Straßennamen waren in Deutschland immer von der politischen und gesellschaftlichen Großwetterlage abhängig. Während der Zeit des Absolutismus erhielten Straße oft den Namen von Monarchen: Wilhelm, Friedrich usw. In der Gründerzeit, d.h., zwischen dem Beginn der Industrialisierung um 1850 und dem Börsenkrach von 1873, manche sagen, bis zum Beginn der Ersten Weltkriegs, als Städte besonders schnell wuchsen, weil die Industrie Arbeiter anwarb und diese immer mobiler wurden (Eisenbahn), begann man, ganze Viertel nach der Herkunft der Zugezogenen zu benennen: Bayern, Schlesier usw., meist aus den armen Gegenden Deutschlands. Die Nazis benutzten Straßennamen zur politischen Propaganda: in vielen Städten gab es Adolf-Hitler-Straßen, in Kamen die Horst-Wessel-Straße (heute Koppel–) und die Hermann–Göring–Straße (heute Borsig–) (H.G. war von 1933 bis 1979 auch Kamener Ehrenbürger).
Nach dem Kriege wurden alle Nazi-Namen getilgt, dafür tauchten die Namen von Nazi-Opfern auf: Tucholsky, Scheidemann, von Gewerkschafts– und Kirchenführern und anderen Widerstandskämpfern. Hinzu kamen oft Namen von Städten, die in den durch den Krieg verlorenen Ostgebieten lagen: Königsberg, Breslau, Pillau usw.

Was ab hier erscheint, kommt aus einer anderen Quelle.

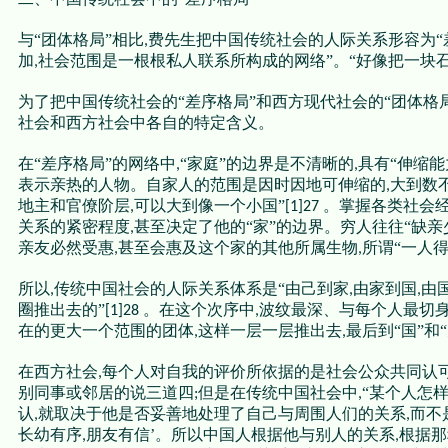
与“团体格局”相比
费先生把中国传统社会的人际关系形容为“
,
加
社会范围是一根根私人联系所构成的网络”。“好像把一块
,
为了把中国传统社会的“差序格局”和西方现代社会的“团体格
社会和西方社会中各自的特定含义。
在“差序格局”的网络中
“家庭”的边界是不清晰的
具有“伸缩能
,
,
表示亲热的人物。自家人的范围是因时因地可伸缩的
大到数
,
地主和官僚阶层
可以大到像一个小国”
。掌握各类社会
,
[1]27
关系的紧密程度
甚至决定了他的“家”的边界。穷人往往“缺亲
,
亲友必然受惠
甚至会惠及这个家的其他所属生物
所谓“一人
,
,
所以
传统中国社会的人际关系体系是“由己到家
由家到国
由
,
,
,
圈推出去的”
。在这个次序中
波纹最深、与每个人最切身
[1]28
,
在的更大一个范围的团体
这样一层一层推出去
最后到“国”和
,
,
在西方社会
每个人对自我的评价所依据的是社会公众共同认
,
别同事或邻居的说三道四
但是在传统中国社会中
“某个人怎
;
,
认
就取决于他是否妥善地处理了自己与周围人们的关系
而不
,
,
长幼有序
朋友有信’。所以中国人根据他与别人的关系
根据那
,
,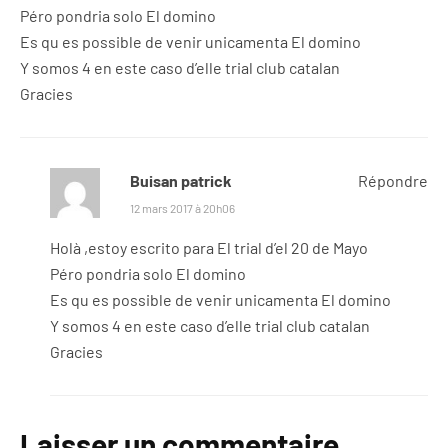
Péro pondria solo El domino
Es qu es possible de venir unicamenta El domino
Y somos 4 en este caso d’elle trial club catalan
Gracies
Buisan patrick
Répondre
12 mars 2017 à 20h06
Holà ,estoy escrito para El trial d’el 20 de Mayo
Péro pondria solo El domino
Es qu es possible de venir unicamenta El domino
Y somos 4 en este caso d’elle trial club catalan
Gracies
Laisser un commentaire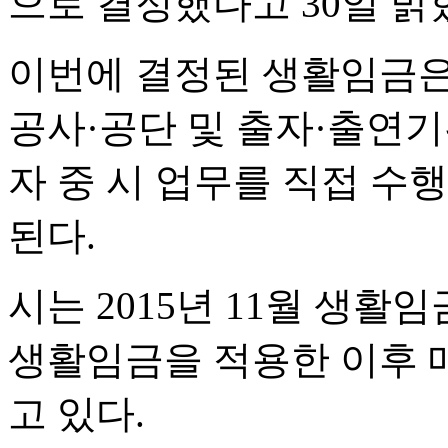
으로 결정했다고 30일 밝
이번에 결정된 생활임금은
공사·공단 및 출자·출연기
자 중 시 업무를 직접 수
된다.
시는 2015년 11월 생활임
생활임금을 적용한 이후 
고 있다.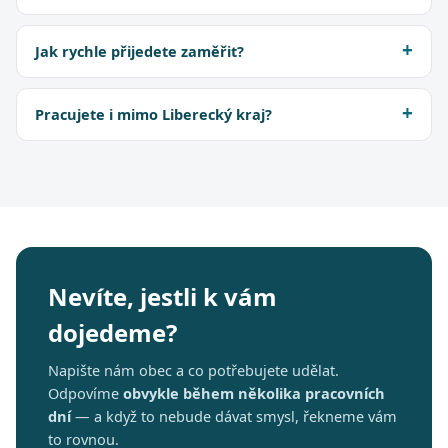
Jak rychle přijedete zaměřit?
Pracujete i mimo Liberecký kraj?
Nevíte, jestli k vám
dojedeme?
Napište nám obec a co potřebujete udělat.
Odpovíme
obvykle během několika pracovních
dní
— a když to nebude dávat smysl, řekneme vám
to rovnou.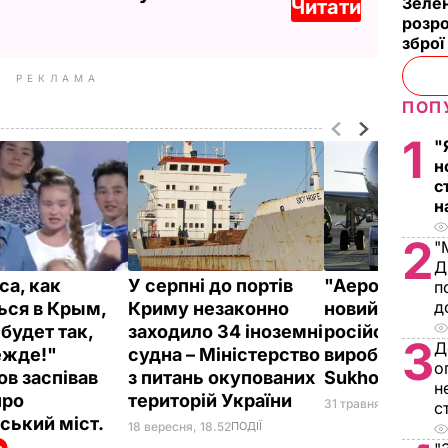
Зелен
Читати
розро
зброї
РЕКЛАМА
ПОП
1
"
н
с
н
2
"
Д
са, как
У серпні до портів
"Аерофлот" 
п
д
ься в Крым,
Криму незаконно
новий позов 
будет так,
заходило 34 іноземні
російського
3
Д
ежде!"
судна – Міністерство
виробника літ
о
ов заспівав
з питань окупованих
Sukhoi Super
н
про
територій України
31 травня, 10.02
СВІТ
с
ський міст.
18 вересня, 18.52
ПОДІЇ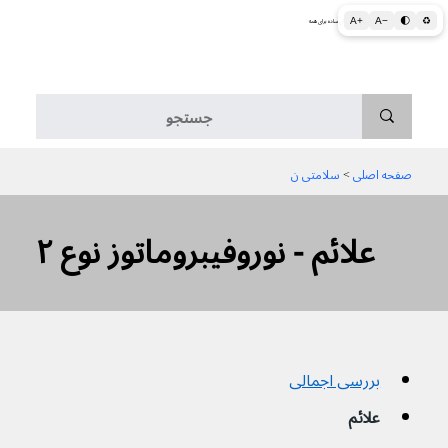
A+
A−
🌓
♻
اطلاعات پزشکی و بهداشتی به زبان ساده برای همه
منو
صفحه اصلی
 > 
سلامتی ن
علائم - نوروفیبروماتوز نوع ۲
بررسی اجمالی
علائم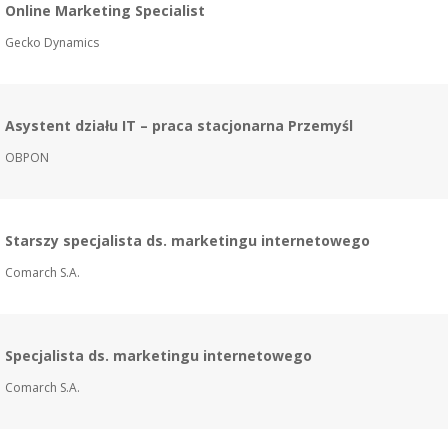
Online Marketing Specialist
Gecko Dynamics
Asystent działu IT – praca stacjonarna Przemyśl
OBPON
Starszy specjalista ds. marketingu internetowego
Comarch S.A.
Specjalista ds. marketingu internetowego
Comarch S.A.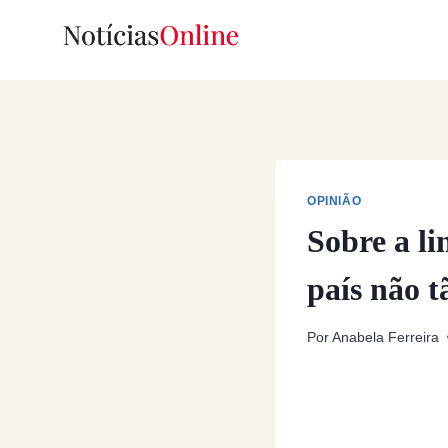
Skip
to
content
OPINIÃO
Sobre a li
país não t
Por
Anabela Ferreira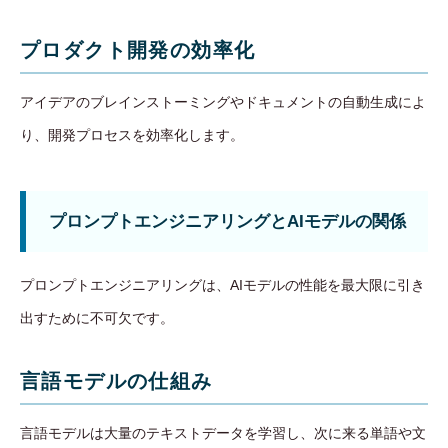
プロダクト開発の効率化
アイデアのブレインストーミングやドキュメントの自動生成によ
り、開発プロセスを効率化します。
プロンプトエンジニアリングとAIモデルの関係
プロンプトエンジニアリングは、AIモデルの性能を最大限に引き
出すために不可欠です。
言語モデルの仕組み
言語モデルは大量のテキストデータを学習し、次に来る単語や文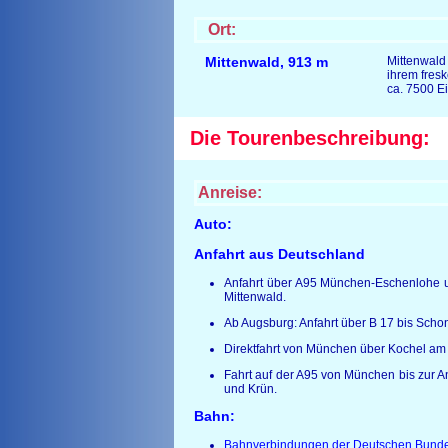
Ort:
Mittenwald
,
913 m
Mittenwald 
ihrem fre
ca. 7500 E
Die Tourenbeschreibung:
Anreise:
Auto:
Anfahrt aus Deutschland
Anfahrt über A95 München-Eschenlohe un
Mittenwald.
Ab Augsburg: Anfahrt über B 17 bis Scho
Direktfahrt von München über Kochel am 
Fahrt auf der A95 von München bis zur An
und Krün.
Bahn:
Bahnverbindungen der Deutschen Bund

Vor allem aber wurde es beliebt, unverfängliche Namen in einheitlichen Systemen zu vergeben: Bäume, Blumen, Vögel, Maler, Komponisten usw. Und im Zuge der politischen Entwicklung wurden Frauen Namenpatinnen: Gertrud Bäumer, Helene Lange, Elsa Brändström.     
So erzählen uns Straßennamen immer viel über die Zeit, aus der sie stammen und sind damit eine reiche Quelle für den Heimatforscher, manchmal angeregt durch die Beobachtung, daß Straßennamen offensichtlich nicht zusammenpassen.